- Occupation: Group CEO of Dubai Islamic Bank

= Adnan Chilwan =

Indian banking business executive

Adnan Chilwan (عدنان شلوان) is an Indian banking business executive, currently the CEO of Dubai Islamic Bank.

==Career==

Chilwan spent most of his early career in management positions at a wide range of Islamic and conventional banks in the Gulf region, including HSBC, Dubai Bank, Abu Dhabi Islamic Bank, and Mashreq. He began work for Dubai Islamic Bank in 2008, first serving as the Chief of Retail Banking and later as the Deputy Chief Executive Officer. In 2010, he became a founding member of the board of directors for the Sharia-compliant Emirates Real Estate Investment Trust, a joint venture between Dubai Islamic Bank and Eiffel Management.

Chilwan was appointed as chief executive of Dubai Islamic Bank in July 2013. By November 2013, the bank's net profit was up 33.5% compared to the previous nine-month period.

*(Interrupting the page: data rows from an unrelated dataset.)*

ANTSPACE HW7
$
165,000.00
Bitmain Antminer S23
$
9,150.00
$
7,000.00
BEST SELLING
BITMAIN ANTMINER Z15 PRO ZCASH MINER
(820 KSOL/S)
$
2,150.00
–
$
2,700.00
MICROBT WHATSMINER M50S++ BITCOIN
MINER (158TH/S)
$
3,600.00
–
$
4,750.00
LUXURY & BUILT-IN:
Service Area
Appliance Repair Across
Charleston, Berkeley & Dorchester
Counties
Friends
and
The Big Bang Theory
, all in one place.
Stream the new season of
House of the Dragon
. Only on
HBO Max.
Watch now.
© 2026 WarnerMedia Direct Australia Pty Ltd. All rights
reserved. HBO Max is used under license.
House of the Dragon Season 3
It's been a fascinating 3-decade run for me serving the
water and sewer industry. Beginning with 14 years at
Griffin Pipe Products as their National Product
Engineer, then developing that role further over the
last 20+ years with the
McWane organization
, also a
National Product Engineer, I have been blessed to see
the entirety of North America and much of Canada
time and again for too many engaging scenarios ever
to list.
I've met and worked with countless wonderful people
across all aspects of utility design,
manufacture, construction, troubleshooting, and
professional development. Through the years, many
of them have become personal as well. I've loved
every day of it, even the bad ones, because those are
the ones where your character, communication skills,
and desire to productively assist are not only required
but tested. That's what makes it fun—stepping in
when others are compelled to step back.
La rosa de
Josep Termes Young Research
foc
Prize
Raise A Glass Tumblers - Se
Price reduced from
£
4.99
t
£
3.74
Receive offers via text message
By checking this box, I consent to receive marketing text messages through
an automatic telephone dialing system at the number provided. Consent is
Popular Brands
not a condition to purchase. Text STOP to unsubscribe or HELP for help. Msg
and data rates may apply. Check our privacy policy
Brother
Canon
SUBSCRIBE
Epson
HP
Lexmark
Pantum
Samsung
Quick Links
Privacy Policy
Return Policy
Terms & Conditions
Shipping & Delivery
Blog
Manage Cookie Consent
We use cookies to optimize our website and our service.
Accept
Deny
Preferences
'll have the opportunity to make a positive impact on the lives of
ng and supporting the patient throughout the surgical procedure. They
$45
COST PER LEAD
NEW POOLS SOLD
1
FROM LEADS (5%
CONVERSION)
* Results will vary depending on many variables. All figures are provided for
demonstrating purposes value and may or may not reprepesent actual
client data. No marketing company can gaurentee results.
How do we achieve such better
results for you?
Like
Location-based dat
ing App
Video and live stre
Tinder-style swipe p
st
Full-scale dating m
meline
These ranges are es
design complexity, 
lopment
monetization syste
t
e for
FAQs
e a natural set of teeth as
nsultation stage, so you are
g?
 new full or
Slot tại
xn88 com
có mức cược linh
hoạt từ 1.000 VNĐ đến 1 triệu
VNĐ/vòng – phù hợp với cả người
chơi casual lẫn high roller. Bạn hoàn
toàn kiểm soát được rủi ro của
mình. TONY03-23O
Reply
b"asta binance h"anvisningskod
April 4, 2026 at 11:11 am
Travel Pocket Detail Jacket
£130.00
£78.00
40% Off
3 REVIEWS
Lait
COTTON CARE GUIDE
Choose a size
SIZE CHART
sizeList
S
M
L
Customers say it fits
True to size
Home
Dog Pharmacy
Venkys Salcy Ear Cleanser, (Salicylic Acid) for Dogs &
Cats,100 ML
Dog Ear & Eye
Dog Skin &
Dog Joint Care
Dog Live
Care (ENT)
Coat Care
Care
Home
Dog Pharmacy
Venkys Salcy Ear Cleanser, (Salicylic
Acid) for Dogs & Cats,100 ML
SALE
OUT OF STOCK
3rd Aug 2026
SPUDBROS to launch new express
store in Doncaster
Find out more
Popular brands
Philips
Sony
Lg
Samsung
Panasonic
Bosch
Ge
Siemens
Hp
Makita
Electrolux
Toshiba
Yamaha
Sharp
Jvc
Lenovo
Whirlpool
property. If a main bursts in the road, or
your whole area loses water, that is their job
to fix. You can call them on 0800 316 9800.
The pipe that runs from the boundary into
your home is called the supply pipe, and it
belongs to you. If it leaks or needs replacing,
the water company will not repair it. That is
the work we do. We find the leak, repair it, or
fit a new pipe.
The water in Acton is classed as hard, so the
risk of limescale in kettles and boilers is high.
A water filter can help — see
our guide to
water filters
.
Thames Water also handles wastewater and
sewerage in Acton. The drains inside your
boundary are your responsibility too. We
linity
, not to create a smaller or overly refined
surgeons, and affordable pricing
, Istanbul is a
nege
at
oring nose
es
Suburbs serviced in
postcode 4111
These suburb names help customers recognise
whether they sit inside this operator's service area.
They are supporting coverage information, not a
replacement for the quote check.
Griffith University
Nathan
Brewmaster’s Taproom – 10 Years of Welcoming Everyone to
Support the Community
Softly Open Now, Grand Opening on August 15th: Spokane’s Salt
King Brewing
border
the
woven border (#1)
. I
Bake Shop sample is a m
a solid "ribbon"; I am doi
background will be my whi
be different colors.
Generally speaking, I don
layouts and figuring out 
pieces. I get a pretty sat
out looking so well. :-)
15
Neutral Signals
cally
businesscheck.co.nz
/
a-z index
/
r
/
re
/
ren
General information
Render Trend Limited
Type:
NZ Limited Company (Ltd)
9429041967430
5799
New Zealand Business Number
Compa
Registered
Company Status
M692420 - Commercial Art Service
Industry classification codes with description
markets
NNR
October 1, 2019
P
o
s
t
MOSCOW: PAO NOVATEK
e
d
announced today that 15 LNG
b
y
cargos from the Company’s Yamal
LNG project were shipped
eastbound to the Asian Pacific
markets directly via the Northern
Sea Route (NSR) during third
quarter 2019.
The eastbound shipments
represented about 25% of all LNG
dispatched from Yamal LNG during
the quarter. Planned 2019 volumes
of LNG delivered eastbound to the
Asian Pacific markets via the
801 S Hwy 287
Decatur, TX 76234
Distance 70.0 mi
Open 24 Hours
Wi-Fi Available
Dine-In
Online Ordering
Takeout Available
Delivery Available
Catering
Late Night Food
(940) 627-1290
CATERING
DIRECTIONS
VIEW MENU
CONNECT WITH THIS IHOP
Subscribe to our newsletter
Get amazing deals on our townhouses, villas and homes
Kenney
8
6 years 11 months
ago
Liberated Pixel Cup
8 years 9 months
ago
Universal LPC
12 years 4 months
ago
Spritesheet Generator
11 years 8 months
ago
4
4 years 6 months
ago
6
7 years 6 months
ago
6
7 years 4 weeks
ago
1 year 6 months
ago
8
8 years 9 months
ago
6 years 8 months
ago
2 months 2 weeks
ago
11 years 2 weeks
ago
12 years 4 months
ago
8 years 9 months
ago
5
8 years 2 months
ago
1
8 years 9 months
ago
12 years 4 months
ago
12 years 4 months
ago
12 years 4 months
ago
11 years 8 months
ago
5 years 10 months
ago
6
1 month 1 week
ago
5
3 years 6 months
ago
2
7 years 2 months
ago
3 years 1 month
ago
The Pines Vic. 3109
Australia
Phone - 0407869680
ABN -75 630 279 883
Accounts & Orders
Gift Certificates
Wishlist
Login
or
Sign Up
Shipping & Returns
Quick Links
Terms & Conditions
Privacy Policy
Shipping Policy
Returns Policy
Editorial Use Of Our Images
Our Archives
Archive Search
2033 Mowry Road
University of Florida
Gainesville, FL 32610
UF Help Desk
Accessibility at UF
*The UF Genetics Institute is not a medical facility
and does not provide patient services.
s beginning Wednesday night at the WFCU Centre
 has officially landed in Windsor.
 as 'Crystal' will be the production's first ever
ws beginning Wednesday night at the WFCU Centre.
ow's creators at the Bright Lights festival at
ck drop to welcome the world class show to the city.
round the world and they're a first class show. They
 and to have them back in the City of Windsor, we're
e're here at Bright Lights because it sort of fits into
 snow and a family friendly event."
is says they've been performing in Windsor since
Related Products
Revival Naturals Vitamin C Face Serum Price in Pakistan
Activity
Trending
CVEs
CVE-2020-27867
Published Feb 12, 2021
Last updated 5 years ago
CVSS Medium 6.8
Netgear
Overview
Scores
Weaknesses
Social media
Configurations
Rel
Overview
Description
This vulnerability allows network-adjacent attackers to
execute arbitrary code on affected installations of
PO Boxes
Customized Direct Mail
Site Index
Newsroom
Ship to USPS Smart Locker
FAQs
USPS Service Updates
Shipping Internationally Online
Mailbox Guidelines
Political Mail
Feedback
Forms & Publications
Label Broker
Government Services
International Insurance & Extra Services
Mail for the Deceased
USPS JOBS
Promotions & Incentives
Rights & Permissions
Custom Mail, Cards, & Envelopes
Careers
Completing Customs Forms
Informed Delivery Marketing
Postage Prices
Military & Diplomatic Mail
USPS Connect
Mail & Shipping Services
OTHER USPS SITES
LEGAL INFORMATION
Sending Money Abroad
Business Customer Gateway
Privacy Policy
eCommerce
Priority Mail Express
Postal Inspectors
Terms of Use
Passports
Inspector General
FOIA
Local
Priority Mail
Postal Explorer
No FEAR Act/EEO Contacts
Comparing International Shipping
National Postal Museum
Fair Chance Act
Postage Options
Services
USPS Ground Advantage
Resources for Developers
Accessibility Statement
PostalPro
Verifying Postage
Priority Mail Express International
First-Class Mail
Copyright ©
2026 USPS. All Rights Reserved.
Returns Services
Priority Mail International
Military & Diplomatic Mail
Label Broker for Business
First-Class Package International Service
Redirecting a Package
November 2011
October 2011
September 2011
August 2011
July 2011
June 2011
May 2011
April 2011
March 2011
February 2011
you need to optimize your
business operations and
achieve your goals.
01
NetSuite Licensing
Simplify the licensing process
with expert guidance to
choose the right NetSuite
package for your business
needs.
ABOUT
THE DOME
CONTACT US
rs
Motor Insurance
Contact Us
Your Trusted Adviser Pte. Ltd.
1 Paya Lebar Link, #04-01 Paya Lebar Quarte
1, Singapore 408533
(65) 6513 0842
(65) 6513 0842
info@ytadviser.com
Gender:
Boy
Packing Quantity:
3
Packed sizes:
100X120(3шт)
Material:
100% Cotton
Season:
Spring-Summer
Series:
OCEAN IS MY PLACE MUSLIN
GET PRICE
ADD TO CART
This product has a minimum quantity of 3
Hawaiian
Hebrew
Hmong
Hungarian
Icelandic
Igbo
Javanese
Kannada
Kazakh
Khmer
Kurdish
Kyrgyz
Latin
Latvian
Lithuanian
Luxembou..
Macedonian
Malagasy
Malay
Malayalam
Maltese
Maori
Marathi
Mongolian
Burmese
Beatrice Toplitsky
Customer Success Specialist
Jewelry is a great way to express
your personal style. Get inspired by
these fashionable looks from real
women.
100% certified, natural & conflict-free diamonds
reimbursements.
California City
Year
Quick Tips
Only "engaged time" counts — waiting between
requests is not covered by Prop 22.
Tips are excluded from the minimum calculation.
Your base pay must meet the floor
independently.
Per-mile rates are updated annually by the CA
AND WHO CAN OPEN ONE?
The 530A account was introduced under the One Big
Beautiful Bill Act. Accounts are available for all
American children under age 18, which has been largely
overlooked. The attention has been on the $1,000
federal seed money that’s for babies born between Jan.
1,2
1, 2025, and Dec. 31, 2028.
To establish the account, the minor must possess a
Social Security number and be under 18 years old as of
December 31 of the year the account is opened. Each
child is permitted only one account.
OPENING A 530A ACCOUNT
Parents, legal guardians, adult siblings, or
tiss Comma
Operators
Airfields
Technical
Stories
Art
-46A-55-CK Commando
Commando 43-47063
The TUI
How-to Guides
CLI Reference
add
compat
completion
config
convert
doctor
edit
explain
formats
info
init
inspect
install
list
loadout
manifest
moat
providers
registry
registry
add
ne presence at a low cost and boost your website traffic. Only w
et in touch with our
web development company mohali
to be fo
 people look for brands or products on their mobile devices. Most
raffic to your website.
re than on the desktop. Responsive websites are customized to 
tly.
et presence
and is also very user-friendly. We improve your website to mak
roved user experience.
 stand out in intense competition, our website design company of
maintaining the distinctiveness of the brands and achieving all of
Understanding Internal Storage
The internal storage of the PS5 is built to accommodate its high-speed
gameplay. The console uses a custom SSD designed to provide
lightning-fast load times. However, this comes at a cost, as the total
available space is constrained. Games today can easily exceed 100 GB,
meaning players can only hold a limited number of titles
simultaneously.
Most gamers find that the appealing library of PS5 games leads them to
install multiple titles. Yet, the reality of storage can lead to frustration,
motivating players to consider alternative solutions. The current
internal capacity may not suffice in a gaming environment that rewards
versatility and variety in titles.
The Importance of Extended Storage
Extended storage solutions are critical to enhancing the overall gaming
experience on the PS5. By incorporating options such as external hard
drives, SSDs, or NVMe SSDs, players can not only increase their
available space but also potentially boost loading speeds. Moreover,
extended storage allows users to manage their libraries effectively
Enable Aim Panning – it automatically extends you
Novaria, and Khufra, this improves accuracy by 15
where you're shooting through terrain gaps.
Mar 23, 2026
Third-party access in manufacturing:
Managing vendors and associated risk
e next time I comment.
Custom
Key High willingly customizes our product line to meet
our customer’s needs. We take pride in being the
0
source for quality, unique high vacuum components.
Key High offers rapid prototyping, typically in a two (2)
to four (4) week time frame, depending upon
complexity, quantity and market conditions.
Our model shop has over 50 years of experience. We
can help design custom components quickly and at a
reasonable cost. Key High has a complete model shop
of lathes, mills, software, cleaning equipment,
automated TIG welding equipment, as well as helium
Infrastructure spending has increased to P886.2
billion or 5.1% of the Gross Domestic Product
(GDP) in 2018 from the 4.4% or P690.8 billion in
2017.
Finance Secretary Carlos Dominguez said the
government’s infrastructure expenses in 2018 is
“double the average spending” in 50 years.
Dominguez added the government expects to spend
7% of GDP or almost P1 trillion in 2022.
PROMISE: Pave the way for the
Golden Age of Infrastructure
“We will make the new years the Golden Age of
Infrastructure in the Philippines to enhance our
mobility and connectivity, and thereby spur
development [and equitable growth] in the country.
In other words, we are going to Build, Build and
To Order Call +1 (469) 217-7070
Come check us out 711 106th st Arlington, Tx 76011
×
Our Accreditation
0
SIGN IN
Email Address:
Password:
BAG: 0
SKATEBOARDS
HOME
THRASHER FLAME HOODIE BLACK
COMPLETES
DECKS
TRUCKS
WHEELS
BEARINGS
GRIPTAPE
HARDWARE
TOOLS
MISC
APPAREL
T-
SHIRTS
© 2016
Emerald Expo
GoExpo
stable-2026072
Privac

By 2014, the bank had 1.4 million customers and 86 branches across the UAE.

As GCEO, Chilwan indicated that his long-term goal is for the international operations of the bank to compose about 10 to 15% of the total revenue. He helped develop the SME Business Solutions Initiative, a Sharia-compliant line of financial products and services for SMEs.